▸ **Selected excerpt**
------------------------

Make sure it has a nice conversational piece – ‘great to meet so many fantastic new people at X’ – but also have something to offer them.

Again, a limited time discount deal is great and why not also ask or cajole people in to following you on your social media platforms?

Top tip – have a clear strategy for email newsletters for the 3 months after a trade show for making contacting with customers and clients you met there. Make sure you have vibrant, interesting content with meaning.

Call – there is nothing quite like another conversation with new people you have met, and clearing your diary to sit on the phone and chat is a great way to spend a day or two after a trade show.

However, take care with this as ‘phoning for a chat’ is not quite what this means… you need a strategy for this too. What are you offering them? Why?

Social media – social media is incredibly powerful and, as well as inviting people to join you there, you also need to market yourself on it. And the trade show has given you weeks of fantastic material to Tweet and post.

Your trade show strategy could include an hour or two walking round and taking photographs, especially of your stand. Why not ask potential customers to ‘pose’ with you and gain their permission to use the photos on social media?

------------------------

▸ **Data lines**
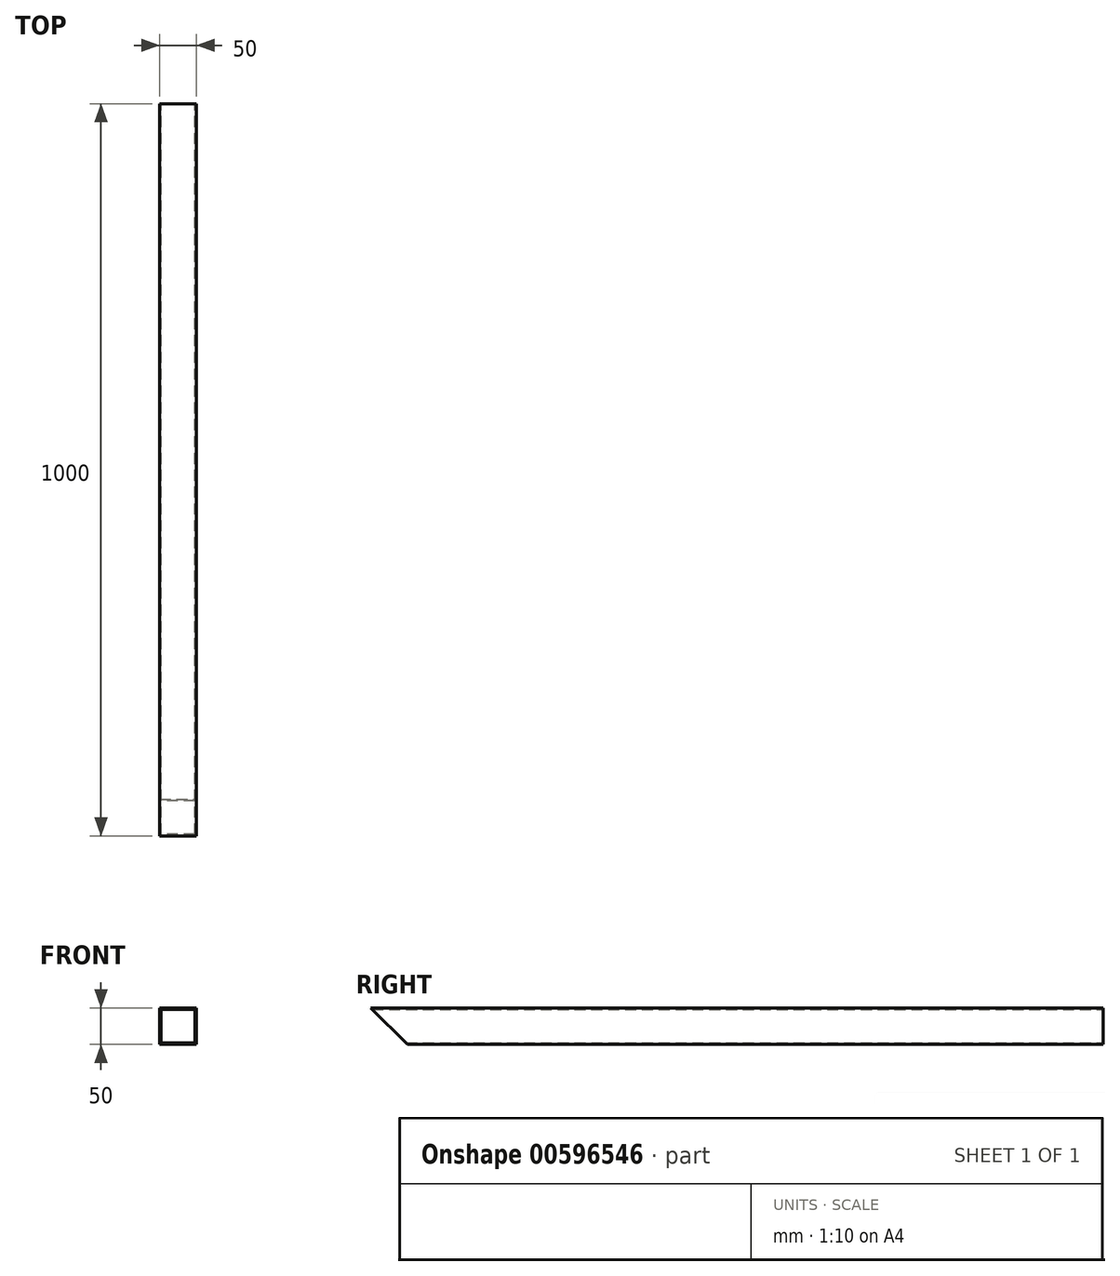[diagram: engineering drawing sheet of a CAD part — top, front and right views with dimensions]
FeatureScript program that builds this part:
annotation { "Feature Type Name" : "Feature", "Feature Type Description" : "" }
export const myFeature = defineFeature(function(context is Context, id is Id, definition is map)
    precondition{}
    {
        {
            var Q0;
            Q0=qCreatedBy(makeId("Front.planeOp"),FACE);
            var sketch = newSketch(context, id + "F0", { "sketchPlane" : qUnion([Q0])});
            skLineSegment(sketch, "E0.bottom", {"start": v(0, 0) * mm, "end": v(50, 0) * mm});
            skLineSegment(sketch, "E0.top", {"start": v(0, 50) * mm, "end": v(50, 50) * mm});
            skLineSegment(sketch, "E0.left", {"start": v(0, 0) * mm, "end": v(0, 50) * mm});
            skLineSegment(sketch, "E0.right", {"start": v(50, 0) * mm, "end": v(50, 50) * mm});
            skLineSegment(sketch, "E1.bottom", {"start": v(2, 2) * mm, "end": v(48, 2) * mm});
            skLineSegment(sketch, "E1.top", {"start": v(2, 48) * mm, "end": v(48, 48) * mm});
            skLineSegment(sketch, "E1.left", {"start": v(2, 2) * mm, "end": v(2, 48) * mm});
            skLineSegment(sketch, "E1.right", {"start": v(48, 2) * mm, "end": v(48, 48) * mm});
            skSolve(sketch);
        }
        {
            var Q0;
            Q0=makeQuery(id+"F0.imprint","IMPRINT",FACE,{"disambiguationData":[TD([[makeQuery(id+"F0.imprint","IMPRINT",EDGE,{"derivedFrom":sQuery(id+"F0.wireOp",EDGE,"E0.bottom")}),1.0]])]});
            extrude(context, id + "F1", {"entities" : qUnion([Q0]), "depth" : 1000 * mm, "offsetDistance" : 25 * mm});
        }
        {
            var Q0;
            Q0=makeQuery(id+"F1.opExtrude","SWEPT_FACE",FACE,{"disambiguationData":[OSD([sQuery(id+"F0.wireOp",EDGE,"E0.right")])]});
            var sketch = newSketch(context, id + "F2", { "sketchPlane" : qUnion([Q0])});
            skLineSegment(sketch, "E2", {"start": v(-1000, 50) * mm, "end": v(-1000, 0) * mm});
            skLineSegment(sketch, "E3", {"start": v(-1000, 0) * mm, "end": v(-950, 0) * mm});
            skLineSegment(sketch, "E4", {"start": v(-950, 0) * mm, "end": v(-1000, 50) * mm});
            skSolve(sketch);
        }
        {
            var Q0;
            Q0=makeQuery(id+"F2.imprint","IMPRINT",FACE,{"disambiguationData":[TD([[makeQuery(id+"F2.imprint","IMPRINT",EDGE,{"derivedFrom":sQuery(id+"F2.wireOp",EDGE,"E2")}),-1.0]])]});
            extrude(context, id + "F3", {"entities" : qUnion([Q0]), "operationType" : NewBodyOperationType.REMOVE, "endBound" : BoundingType.THROUGH_ALL, "oppositeDirection" : true, "depth" : 25 * mm, "offsetDistance" : 25 * mm});
        }
        {
            var Q0;
            Q0=makeQuery(id+"F1.opExtrude","CAP_FACE",FACE,{"disambiguationData":[OSD([sQuery(id+"F0.wireOp",EDGE,"E0.bottom"),sQuery(id+"F0.wireOp",EDGE,"E0.top"),sQuery(id+"F0.wireOp",EDGE,"E0.left"),sQuery(id+"F0.wireOp",EDGE,"E0.right"),sQuery(id+"F0.wireOp",EDGE,"E1.bottom"),sQuery(id+"F0.wireOp",EDGE,"E1.top"),sQuery(id+"F0.wireOp",EDGE,"E1.left"),sQuery(id+"F0.wireOp",EDGE,"E1.right")])],"isStart":true});
            cPlane(context, id + "F4", {"entities" : qUnion([Q0]), "cplaneType" : CPlaneType.OFFSET, "offset" : 500 * mm, "oppositeDirection" : true, "width" : 150 * mm, "height" : 150 * mm});
        }
    });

------------------------

▸ **Exercises to complete**
1 – Reproduce the passage of the trade show follow-up tips that runs from "However, take care" up to and including "on social media?".
2 – Count the lines of the listing that contain the string "true", treating uppercase and lowercase as different, and give only the number.

▸ **The responses**
1 –
However, take care with this as ‘phoning for a chat’ is not quite what this means… you need a strategy for this too. What are you offering them? Why?

Social media – social media is incredibly powerful and, as well as inviting people to join you there, you also need to market yourself on it. And the trade show has given you weeks of fantastic material to Tweet and post.

Your trade show strategy could include an hour or two walking round and taking photographs, especially of your stand. Why not ask potential customers to ‘pose’ with you and gain their permission to use the photos on social media?

2 – 3